_Text extract:_
=-=-=-=-=

Problem of hats

**phillipshwong** · December 19th 2010, 08:56 PM

There are N people. All with their own, unique hat. Each throw his hat into a pile, and mix it. The number of ways for n < N to get their hats is ( N-n)!. Why?

**pickslides** · December 19th 2010, 09:07 PM

To understand these problems I take N to be a smallish number i.e. N=3, then find the number of arrangements for n=1,2.

Then take N=4 and find the number of arrangements for n=1,2,3

Finally take N=5 and find the number of arrangements for n=1,2,3,4 you'll start to see the pattern.

;D

**mr fantastic** · December 20th 2010, 12:10 AM

Originally Posted by phillipshwong

There are N people. All with their own, unique hat. Each throw his hat into a pile, and mix it. The number of ways for n < N to get their hats is ( N-n)!. Why?

Your formula is wrong.

Partial Derangement -- from Wolfram MathWorld

Rencontres numbers - Wikipedia, the free encyclopedia

**Soroban** · December 20th 2010, 06:10 AM

Hello, phillipshwong!

The problem is badly worded.
Perhaps it was written by an amateur, a student . . .

$\text{There are }N\text{ people, each with a unique hat.}$

$\text{The hats are mixed and returned to them at random.}$

$\text{The number of ways for }n\text{ people to get their hats is }(N-n)!\;\text{ Why?}$

I think I understand their reasoning . . .

$\,n$ people get their hats back.

=-=-=-=-=

_Information shown:_
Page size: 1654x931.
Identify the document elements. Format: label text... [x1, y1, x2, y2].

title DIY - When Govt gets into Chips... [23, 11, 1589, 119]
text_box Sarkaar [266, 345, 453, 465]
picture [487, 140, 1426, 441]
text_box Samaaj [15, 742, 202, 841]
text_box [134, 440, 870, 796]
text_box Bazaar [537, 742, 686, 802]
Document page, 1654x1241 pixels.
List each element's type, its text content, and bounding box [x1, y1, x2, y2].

=-=-=-=-=

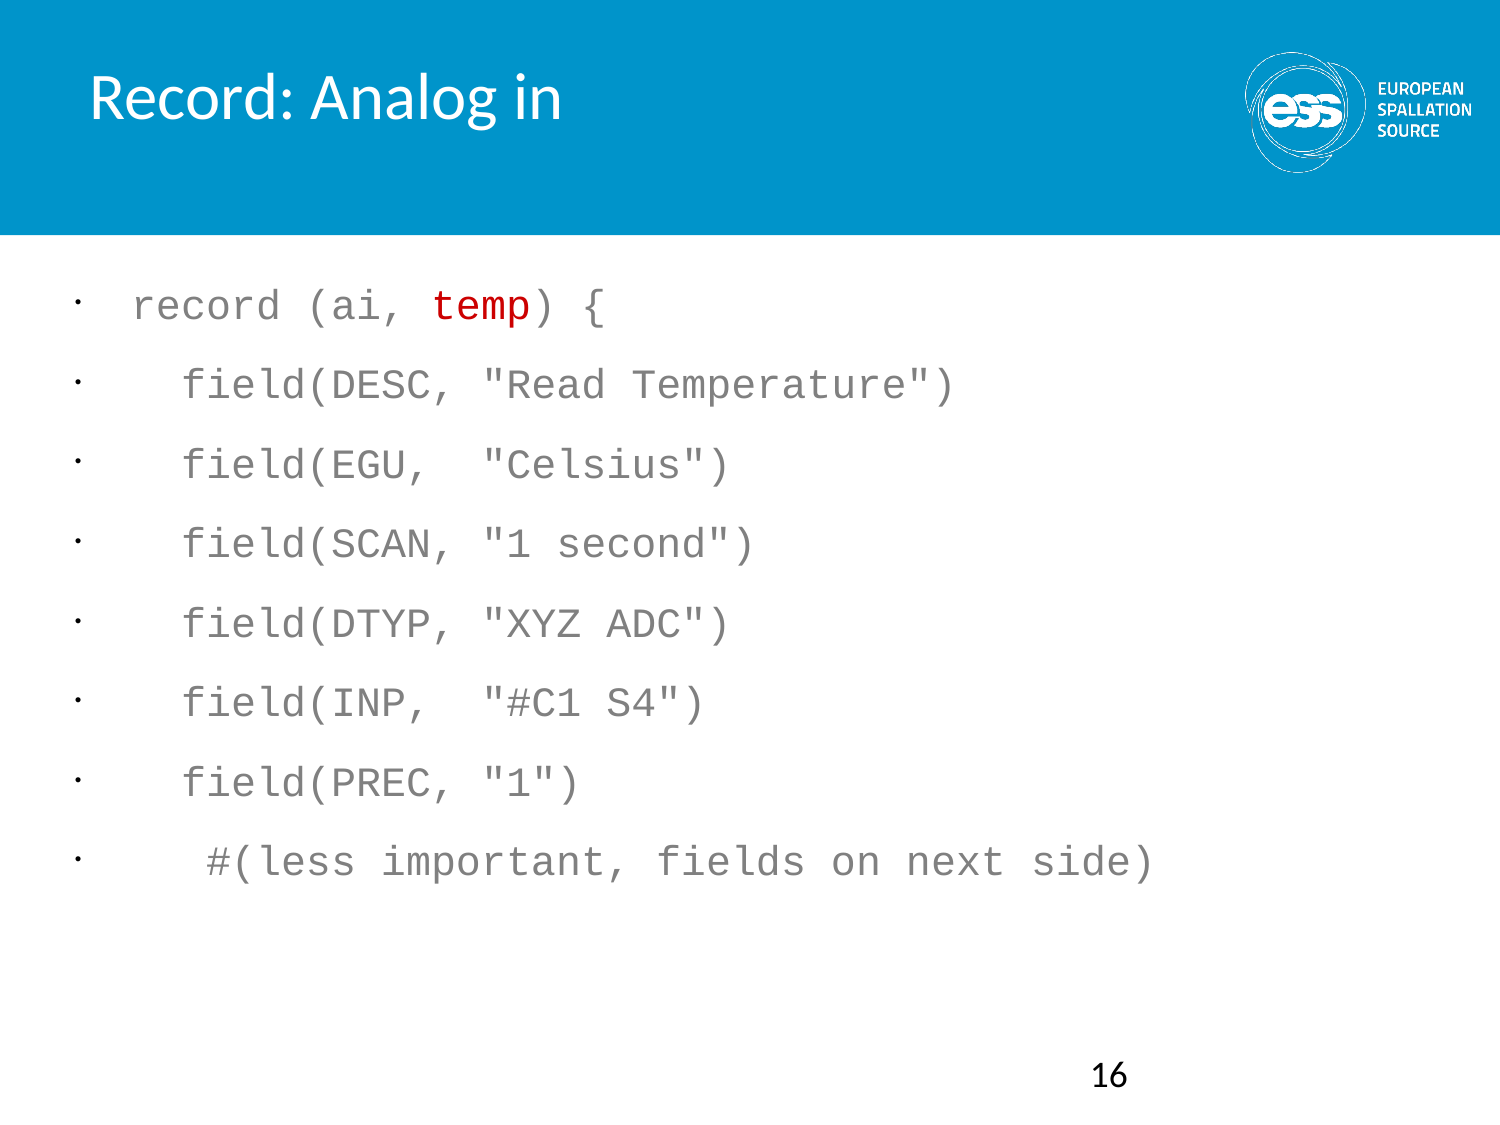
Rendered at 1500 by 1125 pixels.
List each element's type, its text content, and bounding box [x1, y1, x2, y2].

=-=-=-=-=

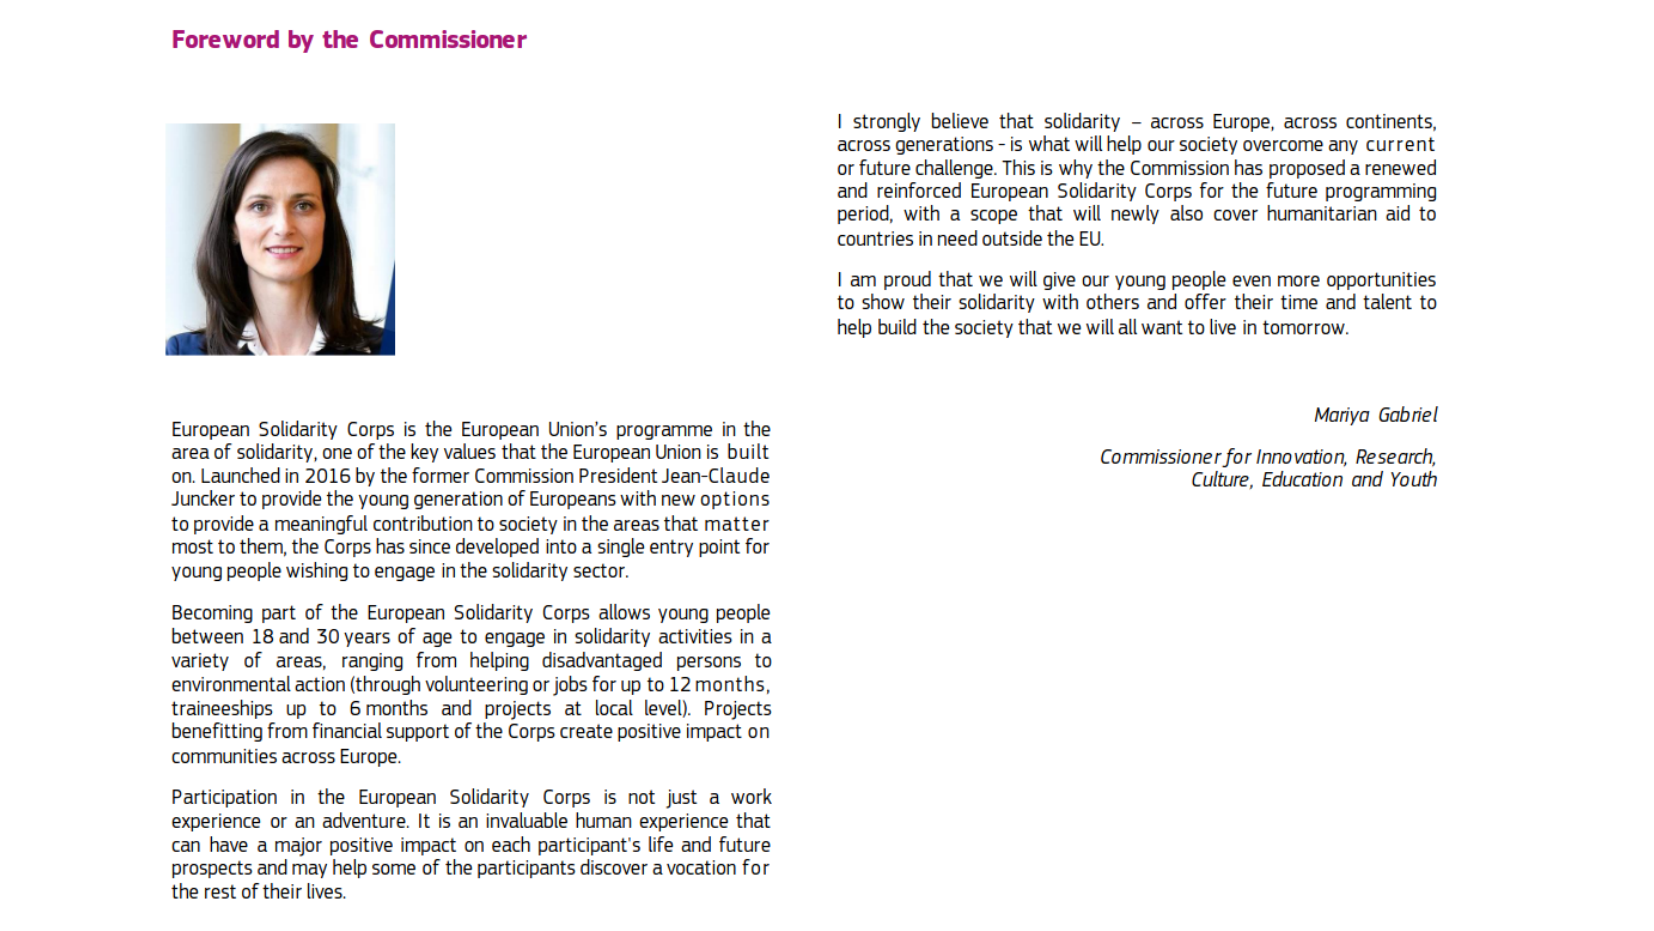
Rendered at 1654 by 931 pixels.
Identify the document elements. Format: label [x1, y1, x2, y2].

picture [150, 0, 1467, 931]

=-=-=-=-=

_Parts of the exercise:_
a - Translate this sentence from the hat-problem thread into French: "To understand these problems I take N to be a smallish number i.e. N=3, then find the number of arrangements for n=1,2."
b - Decide whether each statement agrees with the hat-problem thread, answering yes or no and quoting the deciding words: (i) mr fantastic says the formula in the first post is wrong; (ii) pickslides suggests beginning with N=4; (iii) Soroban calls the problem well worded.
c - Write the next part of the hat-problem thread, picking up right after its last line.

_Results of the tasks:_
a - Pour comprendre ces problèmes, je prends N comme un nombre assez petit, c'est-à-dire N=3, puis je trouve le nombre d'arrangements pour n=1,2.

b -
(i) Yes: "Your formula is wrong."
(ii) No: "I take N to be a smallish number i.e. N=3"
(iii) No: "The problem is badly worded."

c -
The other $N-n$ people may or may not get their hats back.

. . And there are $(N-n)!$ ways to return those hats.

This is very sloppy work!

If they meant exactly $\,n$ get their hats,
. . the problem is more complicated.

$\text{There are: }\:_NC_n \:=\:{N\choose n}\text{ ways to select the }n \text{ lucky people.}$
The original problem did not consider this.

The other $N-n$ people must not get their own hats.
. . This is derangement of the $N-n$ hats,
. . which can be written: $d(N-n).$

Example:
. . 8 people, 8 hats.
. . Find the number of ways that exactly 3 get their hats.

There are: . $_8C_3 \:=\:{8\choose3} \:=\:56$ choices of the 3 people.

The other 5 people must not get their own hats.
. . There are: . $d(5) \:=\:44$ ways. .**

Therefore, there are: . $56\cdot44 \:=\:2464$ ways.

**
The Derangement Formula is a topic best left for a separate lesson.
Or you can do a search for "derangement".

**phillipshwong** · December 22nd 2010, 04:51 PM

Originally Posted by Soroban

Hello, phillipshwong!

The problem is badly worded.
Perhaps it was written by an amateur, a student . . .

I think I understand their reasoning . . .

$\,n$ people get their hats back.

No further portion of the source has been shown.